BRIEF -> Pull out every line in the entries below that contains the string "series", treating uppercase and lowercase letters as different.
Start of GIVEN RECORDS
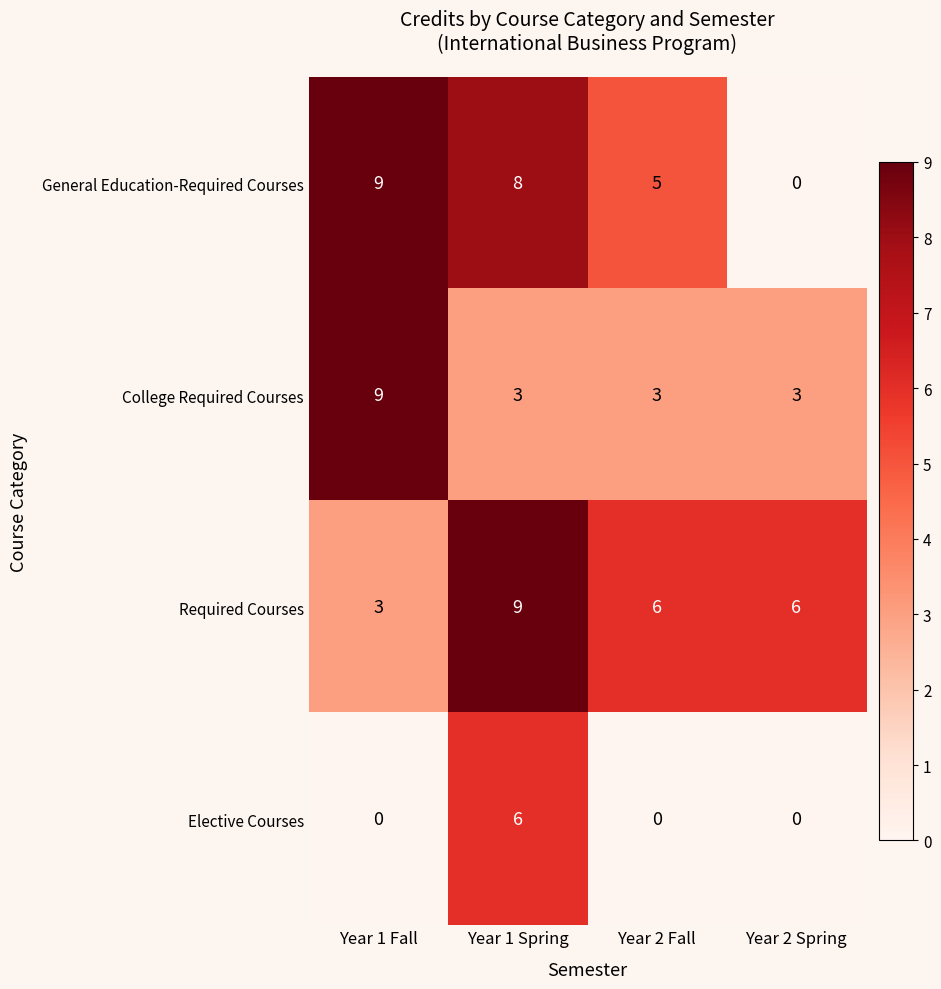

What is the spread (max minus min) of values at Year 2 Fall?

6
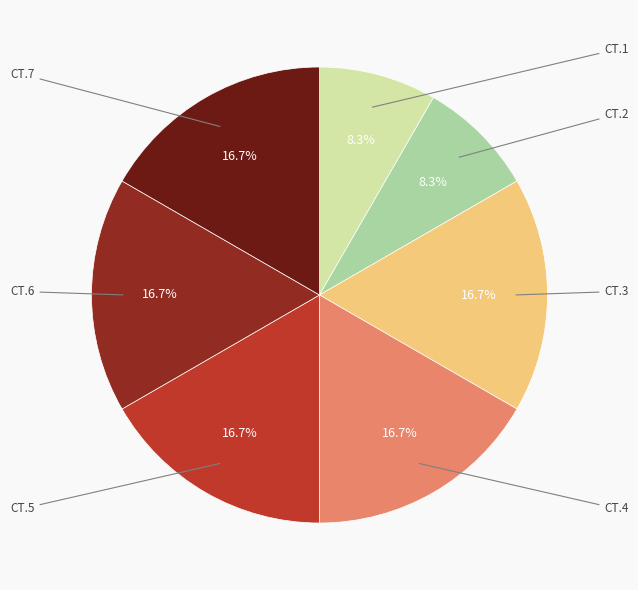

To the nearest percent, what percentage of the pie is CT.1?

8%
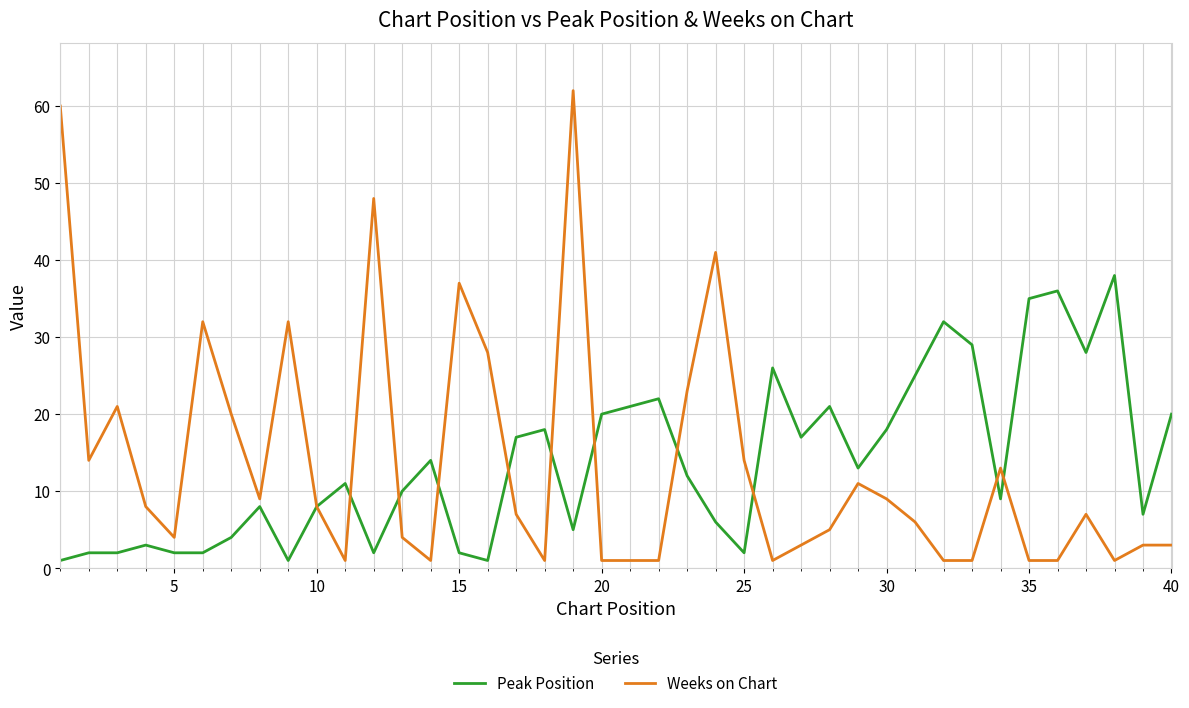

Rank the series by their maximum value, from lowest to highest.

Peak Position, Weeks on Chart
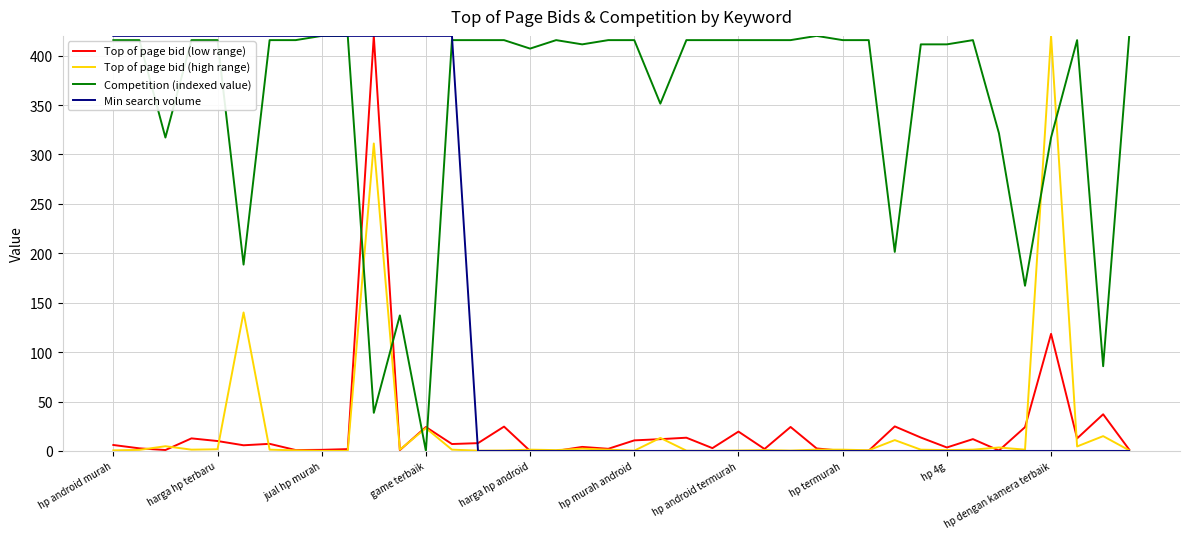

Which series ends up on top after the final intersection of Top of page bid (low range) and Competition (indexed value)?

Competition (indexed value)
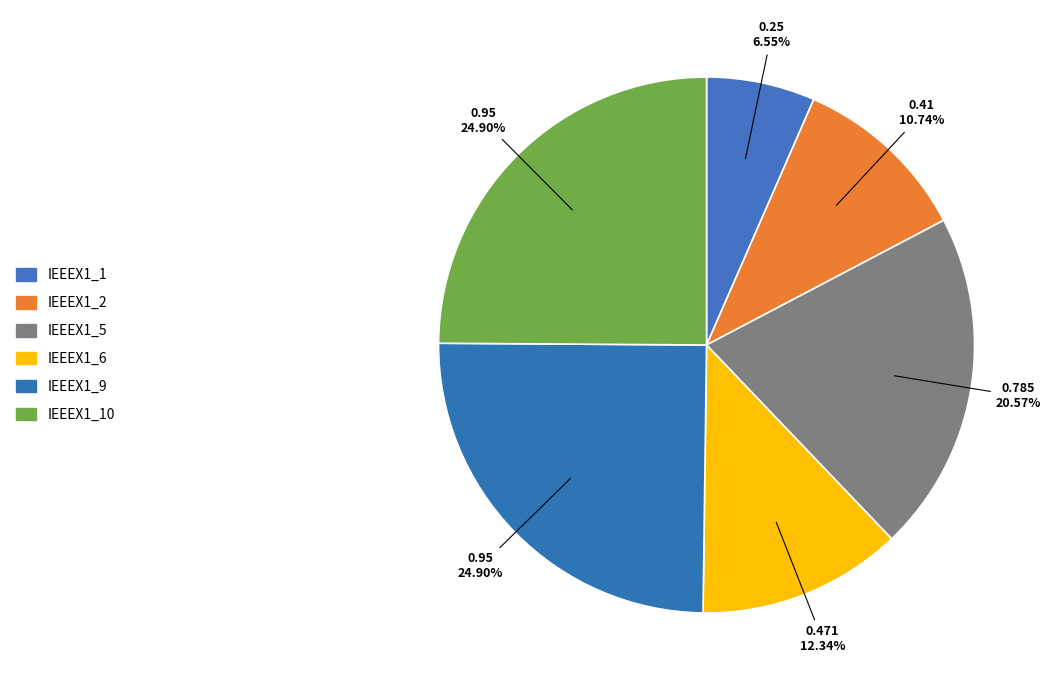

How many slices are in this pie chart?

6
End of GIVEN RECORDS
RESULT ->
Rank the series by their maximum value, from lowest to highest.
Which series ends up on top after the final intersection of Top of page bid (low range) and Competition (indexed value)?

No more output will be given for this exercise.